How to complete this task >>
Copy everything from the line containing "Where, relative to" down to the line containing "Answer: back-right", both included, and nothing else.

Records for this exercise >>
■ ■ ■

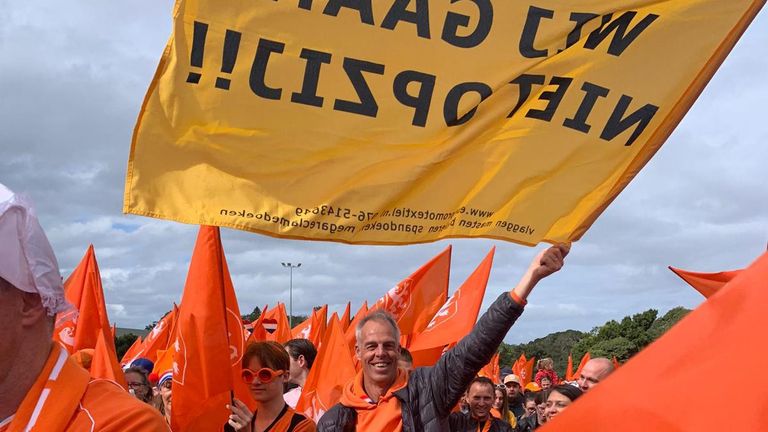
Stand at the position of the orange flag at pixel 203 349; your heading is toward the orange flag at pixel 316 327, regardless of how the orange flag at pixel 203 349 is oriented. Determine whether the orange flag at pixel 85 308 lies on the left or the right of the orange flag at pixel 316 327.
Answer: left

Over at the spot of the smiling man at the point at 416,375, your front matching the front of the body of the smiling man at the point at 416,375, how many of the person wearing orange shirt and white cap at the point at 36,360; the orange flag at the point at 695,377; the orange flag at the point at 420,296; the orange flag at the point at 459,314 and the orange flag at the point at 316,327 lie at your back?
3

■ ■ ■

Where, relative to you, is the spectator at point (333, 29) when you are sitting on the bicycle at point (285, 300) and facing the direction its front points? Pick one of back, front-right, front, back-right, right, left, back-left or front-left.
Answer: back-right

■ ■ ■

Completed exercise >>
Where, relative to you, is the spectator at point (333, 29) when you are sitting on the bicycle at point (285, 300) and facing the direction its front points? Pick one of back, front-right, front, back-right, right, left, back-left or front-left.
Answer: back-right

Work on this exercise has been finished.